Monday 19 June 2023

L’Indochine française et le Yunnan

Comme je l’ai déjà indiqué dans un autre billet, Maléfices apparaît comme un jeu relativement parigo-centré. Pour des raisons indépendantes de ma volonté et dues aux développements des dernières aventures de mes joueurs (cf. les résumés ci-contre), je suis contraint de m’intéresser à la situation de l’Indochine française à la Belle Époque. Voici donc une brève notice.

L’Indochine française

Rappelons tout d’abord que l’Indochine française comporte une seule colonie (la Cochinchine), quatre protectorats : Annam, Tonkin, Cambodge et Laos, et un territoire à bail : la base navale de Kouang-Tchéou-Wan dans l’extrême-sud de la Chine (que la France rêve de transformer en un nouveau Hong Kong).

L’histoire de l’Indochine française à la Belle Époque est émaillée de plusieurs incidents politiques. 

La guerre franco-chinoise, qui dure de septembre 1881 à juin 1885, est censée opposer les deux pays au sujet de la suzeraineté sur l’Annam et le Tonkin mais — en réalité — elle est déclenchée par la France pour le contrôle du cours supérieur du fleuve Rouge, artère commerciale entre l’Indochine et la Chine. Bien que la France soit au final victorieuse dans cette guerre, la retraite peu glorieuse de Lạng Sơn provoque la « crise du Tonkin » qui fait chuter le gouvernement de Jules Ferry en mars 1885 et qui met fin à la carrière politique de ce dernier.

Entre 1885 et 1896, l’Annam et le Tonkin, bien que définitivement conquis, sont en rébellion ouverte contre les Français et les Vietnamiens convertis au catholicisme. Cependant la cour impériale se rallie à la France, puis la Chine se rapproche de la France au moment de la guerre sino-japonaise de 1894, privant les rebelles de leur base arrière.

L’ambitieux Paul Doumer est nommé gouverneur général de l’Indochine française en février 1897. Il reprend vite en main ce territoire endetté, centralise son administration éparpillée, et affaiblit le pouvoir impérial de la dynastie Nguyễn censée régner sur la partie vietnamienne de l’Indochine française. Il met en place des taxes sur divers produits de première nécessité qui appauvrissent les indigènes et certains colons mais rétablissent le budget du territoire endetté, ce qui lui permet de lancer de grands travaux publics, principalement au Tonkin et tout particulièrement des chemins de fer (cf. ci-dessous). En 1902, la capitale de l’Indochine française est transférée de la Cochinchine au Tonkin. Ce transfert de la capitale du sud au nord n’est pas innocent : Paul Doumer est partisan d’une colonisation de la Chine par la France mais agit de son propre chef sans en informer Paris.

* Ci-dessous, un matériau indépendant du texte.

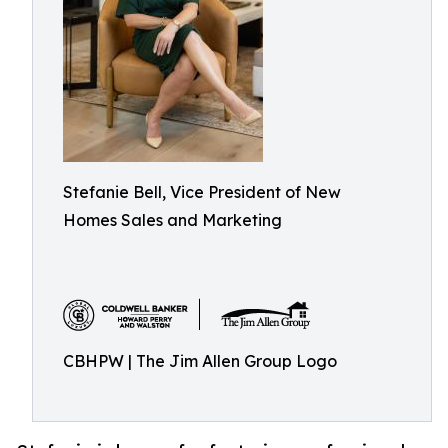
Stefanie Bell, Vice President of New
Homes Sales and Marketing
CBHPW | The Jim Allen Group Logo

La première étape de son projet est censée être l’annexion de la prospère province du Yunnan, dans le sud-ouest de la Chine. Cependant ses agissements entre 1899 (déplacement de Doumer auprès du vice-roi du Yunnan, suivi d’un soulèvement anti-français des mineurs d’étain de cette province) et 1901 (gestion des troupes coloniales en fonction anti-chinoise, en opposition avec la hiérarchie militaire) sont probablement la cause de son retour en métropole en 1902.

C’est également de l’Indochine française que partent les missions catholiques dans l’extrême-est du Tibet, via le Yunnan. Leur agitation anti-bouddhiste est la cause de la révolte tibétaine de 1905-1906 qui a pour conséquence le renforcement de la présence chinoise dans la région.

Le Yunnan

Auguste Pavie explore le cours du Mékong (« mission Pavie » 1889-1890). Le but de cette mission est de cartographier précisément la haute vallée du Mékong, prélude à la construction des « Chemins de fer de l’Indochine et du Yunnan » (1904-1910), cette voie étant nécessaire à l’exportation des marchandises françaises et indochinoises vers la Chine et à l’exploitation des matières premières du Yunnan par des sociétés françaises. Ce projet est considéré comme prioritaire par Paul Doumer ; la Compagnie française des chemins de fer de l’Indochine et du Yunnan est constituée en 1901.

À noter qu’Auguste Pavie est partisan d’une colonisation pacifique et respectueuse des coutumes locales. Il s’oppose ainsi — indirectement, car il est à Paris lorsque Doumer est en Indochine — à la politique du gouverneur général.

Auguste François, installé à Yun-Nan-Fou, la capitale du Yunnan, de 1899 à 1904 en tant que consul général et délégué au chemin de fer (directement rattaché au Ministère des affaires étrangères) s’oppose lui aussi résolument aux visées expansionnistes de Paul Doumer et évite ainsi un nouveau conflit entre la France et la Chine.